Nobody could ever accuse the Ponys' openers, the Atlanta garage-rock quartet the Black Lips, of underselling themselves. Already embraced by the Vice/Fader cadre, the band brings a riotous rep as the country's most dangerous live band, a crew of drunken drugged-up knuckleheads who get banned from every club they play. Given all that, I was expecting the next Dwarves or some shit, but the band didn't do anything remotely ban-worthy last night. They pulled out all their attention-grabbing stunts last night: spitting in the air and catching it, playing guitar with their teeth, making out with each other, smashing beer-bottles over their guitars. And they still came off more subdued than their reputations would have you believe; even as they pulled out all their tricks, they looked vaguely detached from them, like they're now forced to dutifully pull all the same crazy spontaneous stuff at every show because that's what people have come to expect. A small group of people up front did their best to wild out to this stuff, but it fell way short of the sort of ecstatic insanity you see at every local Matt & Kim show.
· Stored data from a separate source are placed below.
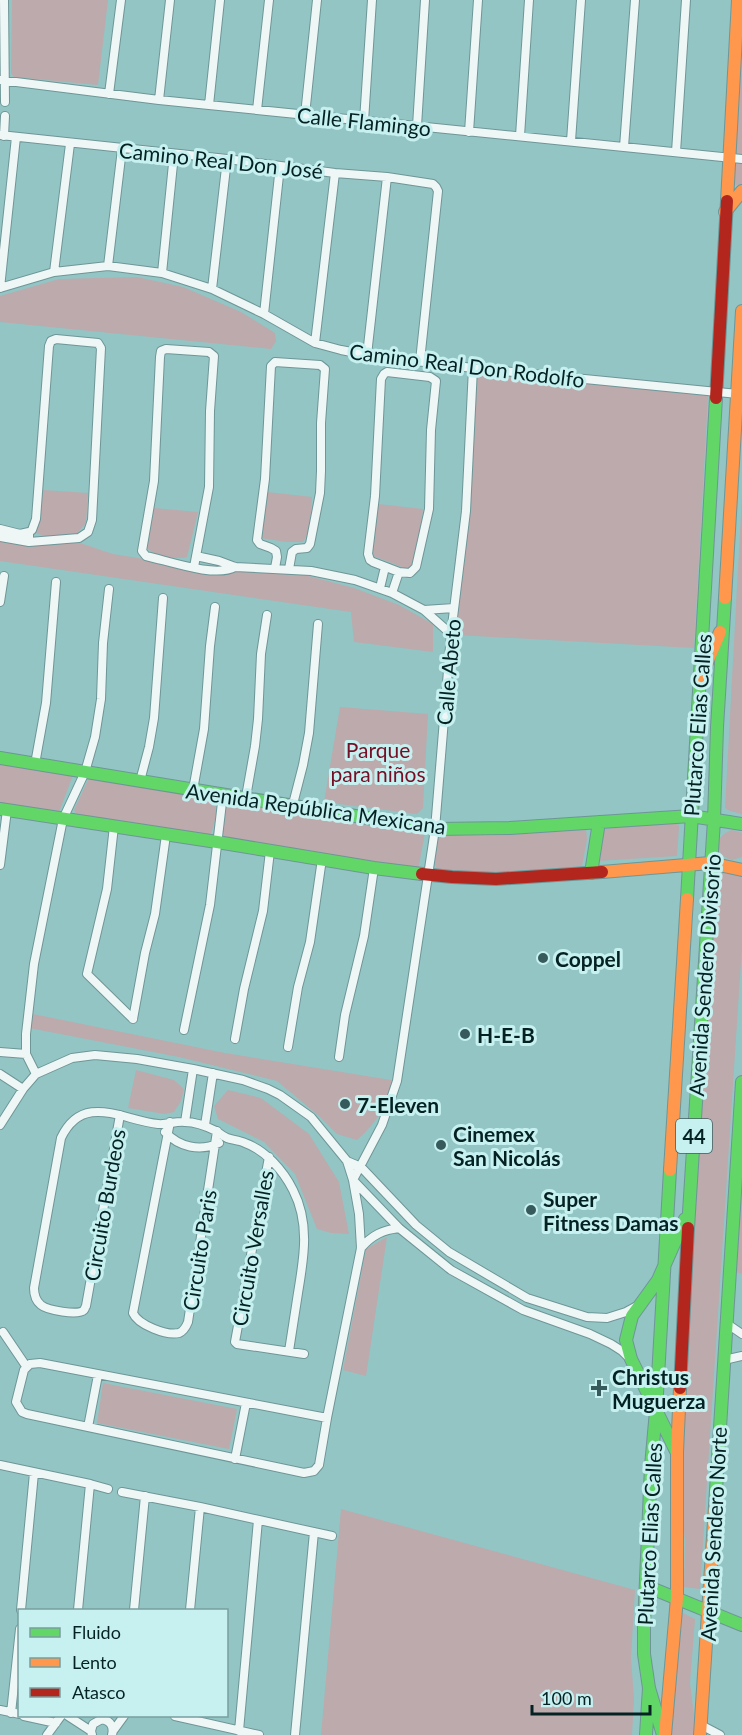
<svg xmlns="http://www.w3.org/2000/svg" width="742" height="1735" font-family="Lato,sans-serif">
	<rect width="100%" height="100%" fill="#93c5c5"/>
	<path fill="#bcaaac" d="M 12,0 L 108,0 L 98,85 L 14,77 L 11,73 Z
		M 742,0 L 742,184 L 731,186 Z
		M 137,277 L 183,287 L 241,312 L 275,333 L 276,341 L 271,349 L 0,322 L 0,296 L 59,279 Z
		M 476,371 L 708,396 L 694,648 L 456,635 Z
		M 43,490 L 88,493 L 86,523 L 77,533 C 65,535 46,540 35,532 Z
		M 267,492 L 312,497 C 311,511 311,531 303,542 L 286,542 L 261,538 Z
		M 742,495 L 742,814 L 730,811 L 725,808 Z
		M 378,504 L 423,509 L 420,534 L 413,567 L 407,569 L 371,555 Z
		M 154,508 L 198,512 L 187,557 C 177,560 155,556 147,548 L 147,534 Z
		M 0,539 L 33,545 L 80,543 L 113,554 L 216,571 L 297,573 L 354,588 L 399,605 L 433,624 L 433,652 L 354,642 L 351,612 L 0,561 Z
		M 340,707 L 428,714 L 423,808 L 417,814 L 324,802 Z
		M 0,763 L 73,775 L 59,812 L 0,804 Z
		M 95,778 L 214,799 C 218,808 215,825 210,835 L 202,837 L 79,817 L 74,810 L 88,780 Z
		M 230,800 L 425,833 L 419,865 L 418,868 L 415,869 L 225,839 C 220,828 222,808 230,800 Z
		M 673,823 L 678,824 L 679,827 L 677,856 L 598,861 L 602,831 L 606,829 L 641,824 Z
		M 586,830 L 587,839 L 582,866 L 481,873 L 437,870 L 435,864 L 438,836 L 493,836 Z
		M 732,830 L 742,833 L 742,857 L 732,860 C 713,855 714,836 732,830 Z
		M 717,872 L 742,876 L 742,946 L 700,1589 L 684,1587 L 685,1541 L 682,1513 L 686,1351 Z
		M 28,1013 L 225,1053 L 397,1081 C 387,1104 376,1124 357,1140 L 337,1134 L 319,1116 L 277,1081 L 179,1057 L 24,1027 Z
		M 136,1070 L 174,1080 L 184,1089 L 181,1101 L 174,1112 L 165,1114 L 128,1108 Z
		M 228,1090 L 261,1098 L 309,1134 L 339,1182 L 349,1234 L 331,1233 L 317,1229 L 295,1174 L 264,1142 L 218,1119 L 214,1106 Z
		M 742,1193 L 742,1274 L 736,1272 Z
		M 387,1237 L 366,1376 L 343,1370 L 366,1249 Z
		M 103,1383 L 237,1409 L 229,1449 L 97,1423 Z
		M 341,1509 L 635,1590 L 631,1657 L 634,1699 L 632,1735 L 321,1735 Z
		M 679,1611 L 695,1619 L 690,1683 L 694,1715 L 693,1735 L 669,1735 Z"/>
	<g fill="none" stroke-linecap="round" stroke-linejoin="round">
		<g stroke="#6e9697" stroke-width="10">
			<path id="street" d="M 4,0 L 5,102
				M 0,80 L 159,100 L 742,159
				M 109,94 L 121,0
				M 159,100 L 170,0
				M 209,105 L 220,0
				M 257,110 L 269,0
				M 305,115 L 317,0
				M 364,121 L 372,0
				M 417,126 L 425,0
				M 469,132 L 478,0
				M 0,135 L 227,159 L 335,173 L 387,177 L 433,184 L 436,187 L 438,191 L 420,361
				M 4,136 L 5,116
				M 520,136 L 529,0
				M 571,141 L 581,0
				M 624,147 L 635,0
				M 676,152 L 686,0
				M 108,266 L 122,149
				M 54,272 L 70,144
				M 162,273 L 174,154
				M 0,288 L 54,272 L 108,266 L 162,273 L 212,289 L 264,314 L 315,343 L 341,350 L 367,355 L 473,368 L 738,394
				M 0,288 L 16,137
				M 212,289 L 227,159
				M 264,314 L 280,166
				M 315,343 L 335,173
				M 367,355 L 387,177
				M 0,529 L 20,534 L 29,532
				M 0,537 L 29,542 L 79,538 L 88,532 L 92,520 L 101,348 L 98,343 L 56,339 L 51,341 L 49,346 L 36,519 L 32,530 L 29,532 L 29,542
				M 196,556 L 219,561 L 235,567 L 311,571 L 355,580 L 392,593 L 424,610 L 451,634
				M 194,567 L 209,487 L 210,411 L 214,356 L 209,352 L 166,349 L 161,351 L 160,357 L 154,481 L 142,551 L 146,556 C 169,561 215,578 235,567
				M 275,568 L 277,557 L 276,551 L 271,548 L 260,544 L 257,540 L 265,479 L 271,366 L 275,362 L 320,365 L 325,369 L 321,423 L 321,471 L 320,493 L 310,544 L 307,548 L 296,549 L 292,552 L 289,569
				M 380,588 L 385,567
				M 392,593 L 399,572 L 410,573 L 416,567 L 429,509 L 431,430 L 436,381 L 430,377 L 387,372 L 384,374 L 381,379 L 375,496 L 368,554 L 370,560 L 373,562 L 399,572
				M 0,602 L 4,576
				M 424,610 L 454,608
				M 35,764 L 46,703 L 56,582
				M 140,781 L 149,747 L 154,718 L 163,598
				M 193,790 L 204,729 L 210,646 L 215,607
				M 246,797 L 255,746 L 258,719 L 261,654 L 267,615
				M 293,804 L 303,765 L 309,733 L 318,624
				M 114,826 L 107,889 L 87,974 L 133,1019
				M 0,865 L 7,810
				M 133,1019 L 145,953 L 155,914 L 166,835
				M 184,1030 L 210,905 L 223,794
				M 235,1039 L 244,989 L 263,911 L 270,851
				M 288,1047 L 298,987 L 310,942 L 322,859
				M 0,1052 L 26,1054
				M 339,1057 L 345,1015 L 364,936 L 374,868
				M 0,1074 L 23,1089
				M 36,1074 L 26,1054 L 26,1034 L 34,964 L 63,819 L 85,772 L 95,737 L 101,699 L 103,643 L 109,589
				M 120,1115 L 86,1306 C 85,1307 85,1309 84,1310 C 78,1316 47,1310 41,1305 C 36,1301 34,1296 34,1288 L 61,1138 C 83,1092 122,1120 158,1124 C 166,1125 176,1121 185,1122 C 196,1122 206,1126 216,1131 C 219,1133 223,1136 227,1138 C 232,1140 239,1140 245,1143 C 265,1150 283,1170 293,1190 C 310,1223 304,1257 298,1293 C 295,1312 292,1332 289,1351
				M 170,1122 L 133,1313 C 138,1325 167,1336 179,1333 C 184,1331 186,1327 188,1322 L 217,1131
				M 185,1122 L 193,1069
				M 0,1125 L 23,1089 L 36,1074 L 72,1058 L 95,1055 L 137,1059 L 193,1069 L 243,1080 L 268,1089 L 280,1095 L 311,1117 L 347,1161 L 353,1180 L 399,1228 L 451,1270 L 523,1310 L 590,1334 L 611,1344 L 622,1351 L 630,1359
				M 205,1125 L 213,1073
				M 165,1132 C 179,1147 200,1152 219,1143
				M 269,1157 L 235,1342 L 237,1344 L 304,1354
				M 347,1161 L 361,1167 L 416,1225 L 449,1252 L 527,1298 L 587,1317 L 607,1318 L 626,1312 L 637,1306
				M 361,1248 C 372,1235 383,1230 399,1228
				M 726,1323 L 742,1334
				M 3,1332 L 26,1366
				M 724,1360 L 742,1356
				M 327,1418 L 40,1363 L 30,1364 L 24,1370 L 16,1402 L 22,1412 L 27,1414 L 304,1473 L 314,1471 L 319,1465 L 327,1418 L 361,1248 L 359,1214 L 353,1180 L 382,1125 L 397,1081 L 435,829 L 451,634 L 466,511 L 473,368
				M 88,1427 L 98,1375
				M 235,1459 L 246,1403
				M 0,1465 L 90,1484 L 78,1610
				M 90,1484 L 108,1489
				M 122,1492 L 200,1507 L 332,1536
				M 21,1610 L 34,1473
				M 134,1610 L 145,1496
				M 190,1610 L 200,1507
				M 0,1710 L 20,1714
				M 11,1713 L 20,1629
				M 24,1716 L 56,1723
				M 68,1716 L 91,1731
				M 175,1716 L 259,1735
				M 701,1725 L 720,1735
				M 113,1731 L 124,1716
				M 239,1731 L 258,1520
				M 47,1735 L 61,1716
				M 92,1735 L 91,1731 L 93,1724 L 102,1719 C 111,1721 114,1727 112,1735
				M 295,1735 L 314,1532"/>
		</g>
		<g stroke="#6e9697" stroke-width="14">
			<path id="fast" d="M 0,758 L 435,829 L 510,828 L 691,816 L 742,824
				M 0,809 L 217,842 L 374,868 L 422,874
				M 591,873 L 599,822
				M 687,899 L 716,398
				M 688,1228 L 714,820 L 717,727 L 725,598
				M 676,1451 L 631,1359 L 626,1340 L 632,1316 L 658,1280 L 685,1219
				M 715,1506 L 742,1082
				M 646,1586 L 742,1625
				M 649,1688 L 663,1735
				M 646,1735 L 649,1688 L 644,1654 L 644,1625 L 651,1466 L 656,1411 L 670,1170"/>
		</g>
		<g stroke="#6e9697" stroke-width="14">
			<path id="slow" d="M 727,201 L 738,0
				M 725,212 L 742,191
				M 725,598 L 742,311
				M 700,679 L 720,632
				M 602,872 L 710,863 L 742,870
				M 670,1170 L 687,899
				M 665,1735 L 677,1598 L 677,1452 L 680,1388
				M 700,1735 L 715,1506"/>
		</g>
		<g stroke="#6e9697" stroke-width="14">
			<path id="jam" d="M 716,398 L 727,201
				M 422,874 L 452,877 L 496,879 L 602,872
				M 680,1388 L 688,1228"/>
		</g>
		<use href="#street" stroke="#eff6f6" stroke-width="8"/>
		<use href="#fast" stroke="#63d668" stroke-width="12"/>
		<use href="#slow" stroke="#ff974d" stroke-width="12"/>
		<use href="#jam" stroke="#b3261e" stroke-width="12"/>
	</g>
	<g fill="#375b5c" stroke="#c7f1f1" stroke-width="2">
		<circle cx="543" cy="958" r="6"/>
		<circle cx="465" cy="1034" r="6"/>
		<circle cx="345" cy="1104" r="6"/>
		<circle cx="441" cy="1145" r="6"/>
		<circle cx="531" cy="1210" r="6"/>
		<path d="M596 1379h6v6h6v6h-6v6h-6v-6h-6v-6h6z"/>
	</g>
	<g text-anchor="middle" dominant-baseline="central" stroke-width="6" stroke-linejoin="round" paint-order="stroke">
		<rect fill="#c7f1f1" stroke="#3f6061" stroke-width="1.5" x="676" y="1119" width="36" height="34" rx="4.5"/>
		<g font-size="20" font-weight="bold" fill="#052223">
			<text x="694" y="1136">44</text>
		</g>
		<g font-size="21" fill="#052223" stroke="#c7f1f1">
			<text transform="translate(364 121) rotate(6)">Calle Flamingo</text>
			<text transform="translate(221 160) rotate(6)">Camino Real Don José</text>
			<text transform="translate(467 365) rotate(7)">Camino Real Don Rodolfo</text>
			<text transform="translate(448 672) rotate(-85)">Calle Abeto</text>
			<text transform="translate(697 725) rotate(-86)">Plutarco Elias Calles</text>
			<text transform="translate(316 808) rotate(8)">Avenida República Mexicana</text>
			<text transform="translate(704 975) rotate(-86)">Avenida Sendero Divisorio</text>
			<text transform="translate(104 1205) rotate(-80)">Circuito Burdeos</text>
			<text transform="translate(252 1248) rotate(-80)">Circuito Versalles</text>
			<text transform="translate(199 1250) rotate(-81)">Circuito Paris</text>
			<text transform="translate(649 1534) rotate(-87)">Plutarco Elias Calles</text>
			<text transform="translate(713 1534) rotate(-87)">Avenida Sendero Norte</text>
		</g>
		<g font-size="21" fill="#750f25" stroke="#c7f1f1">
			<text x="378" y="749">Parque<tspan x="378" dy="24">para niños</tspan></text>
		</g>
		<g font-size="21" font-weight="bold" fill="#052223" stroke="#c7f1f1" text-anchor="start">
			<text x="555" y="958">Coppel</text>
			<text x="477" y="1034">H-E-B</text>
			<text x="357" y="1104">7-Eleven</text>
			<text x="453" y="1133">Cinemex<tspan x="453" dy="24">San Nicolás</tspan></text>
			<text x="543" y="1198">Super<tspan x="543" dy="24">Fitness Damas</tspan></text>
			<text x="612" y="1376">Christus<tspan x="612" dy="24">Muguerza</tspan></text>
		</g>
	</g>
	<rect x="18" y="1609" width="210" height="108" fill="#c7f1f1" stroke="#799e9f" stroke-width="1.5"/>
	<rect x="30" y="1628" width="30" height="9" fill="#63d668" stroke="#799e9f" stroke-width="1.5"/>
	<text x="72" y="1639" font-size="18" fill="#052223">Fluido</text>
	<rect x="30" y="1658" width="30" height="9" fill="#ff974d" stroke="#799e9f" stroke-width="1.5"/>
	<text x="72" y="1669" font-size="18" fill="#052223">Lento</text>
	<rect x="30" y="1688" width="30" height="9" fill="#b3261e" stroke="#799e9f" stroke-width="1.5"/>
	<text x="72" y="1699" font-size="18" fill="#052223">Atasco</text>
	<path d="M532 1705v9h118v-9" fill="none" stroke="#052223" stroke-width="3"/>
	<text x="541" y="1705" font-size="18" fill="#052223" stroke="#c7f1f1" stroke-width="4.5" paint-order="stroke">100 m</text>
</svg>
By indie-rock standards, this was still a pretty frantic spectacle, but expectations can be a bitch. If the theatrics were a little disappointing, though, the actual music wasn't. The Black Lips play swampy, slurry garage-rock, as catchy as it is indecipherable. Where the Ponys let R.E.M./Television jangle rise to the top of their songs, the Black Lips hide it under layer upon layer of staccato riffage and naggy singsong melody. That jangle is still there, but they bury it as deep as R.E.M. and Television once buried their garage thump. If you close your eyes, it's easy to imagine the Black Lips on mid-90s Estrus Records: they'd be wearing matching gas-station-attendant jumpsuits, one member would be bald, and they'd pose for photo shoots arranged around a vintage 50s Cadillac hearse held together with duct tape. But times are different, and bands like this one need to figure out new-old ways to make their names. In its way, the Black Lips' simplistic honk is just as intuitive as the Ponys' wide-open whoosh. If a band like this has to act like rabid stray pitbulls to get noticed nowadays, then that's just how the game goes, but it's hard to argue with songs as good as these.